[Passage provided]

- - -

Yankees that move to the South are easily and
happily charmed by Southern ways. They learn quickly that “Southern
Hospitality” isn’t a slogan dreamed up by Nashville’s The Buntin Group. It’s as
real as genuine biscuits and gravy. A Northerner doesn’t have to be here long
to learn (and occasionally use) Southern speak either. A shopping cart becomes
a buggy in no time. And when a friend says, “I might could do that,” you don’t
even think twice about the sentence’s peculiar construction.
But one thing Yankees are slow to adjust to is
learning the code for the “Southern No.” It took me years to even recognize
that such a thing exists. Trust me, it does. Southerners loathe saying no to
anyone. It just feels wrong. I’ve learned that a Southerner will go to great
lengths to avoid saying no to a business or social proposition.
That doesn’t mean they say yes to everything,
though. Not by a long shot. You know a Southerner has said no to you when they
don’t get back to you. Yes, they will promise to do so. They will even be
encouraging as they make their promises. What they won’t do is actually tell
you, sorry, no. I’m not interested. They don’t want to hurt your feelings,
another admirable Southern trait. For Northerners schooled in the art of blunt refusals,
like “Get lost,” “Get real” and “Get outta here,” the Southern No can be
frustrating to put it mildly. Up North, it doesn’t feel impolite to say no when
you’re not interested. It saves time.
Truth be told, not many of us suffer nervous breakdowns when we are told
no. We simply move on.

- - -

[Stored data]
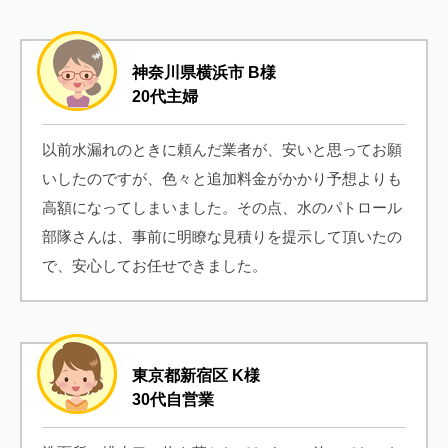
神奈川県横浜市 B様
20代主婦
以前水漏れのときに頼んだ業者が、安いと思ってお願
いしたのですが、色々と追加料金がかかり予想よりも
高額になってしまいました。その点、水のパトロール
部隊さんは、事前に明瞭な見積りを提示して頂いたの
で、安心してお任せできました。
東京都新宿区 K様
30代自営業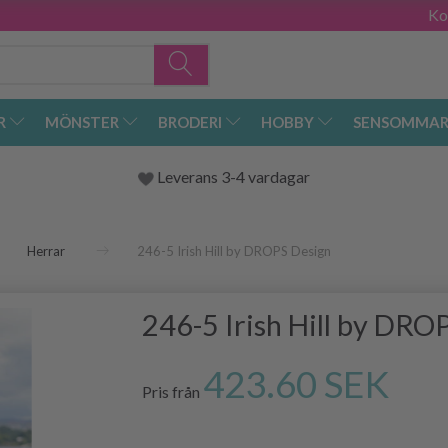
Ko
R
MÖNSTER
BRODERI
HOBBY
SENSOMMAR
Leverans 3-4 vardagar
Herrar
246-5 Irish Hill by DROPS Design
246-5 Irish Hill by DRO
423.60 SEK
Pris från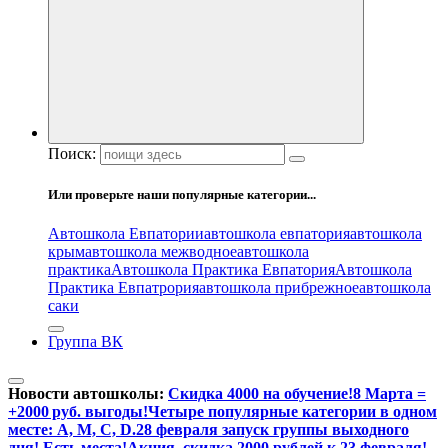
Поиск:
Или проверьте наши популярные категории...
Автошкола Евпатории
автошкола евпатория
автошкола
крым
автошкола межводное
автошкола
практика
Автошкола Практика Евпатория
Автошкола
Практика Евпатрория
автошкола прибрежное
автошкола
саки
Группа ВК
Новости автошколы:
Скидка 4000 на обучение!
8 Марта =
+2000 руб. выгоды!
Четыре популярные категории в одном
месте: А, М, С, D.
28 февраля запуск группы выходного
дня! Есть места!
Акция, скидка 2000 рублей к 23 февраля!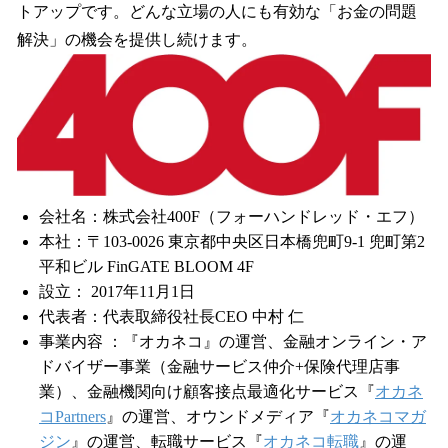
トアップです。どんな立場の人にも有効な「お金の問題
解決」の機会を提供し続けます。
会社名：株式会社400F（フォーハンドレッド・エフ）
本社：〒103-0026 東京都中央区日本橋兜町9-1 兜町第2
平和ビル FinGATE BLOOM 4F
設立： 2017年11月1日
代表者：代表取締役社長CEO 中村 仁
事業内容 ：『オカネコ』の運営、金融オンライン・ア
ドバイザー事業（金融サービス仲介+保険代理店事
業）、金融機関向け顧客接点最適化サービス『
オカネ
コPartners
』の運営、オウンドメディア『
オカネコマガ
ジン
』の運営、転職サービス『
オカネコ転職
』の運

- - -

[Task to carry out] According to the passage about Southern manners, how can you tell that a Southerner has said no to you? Rely only on the passage about Southern manners, not on the items.

[Solution to this problem] A Southerner has said no when they don't get back to you.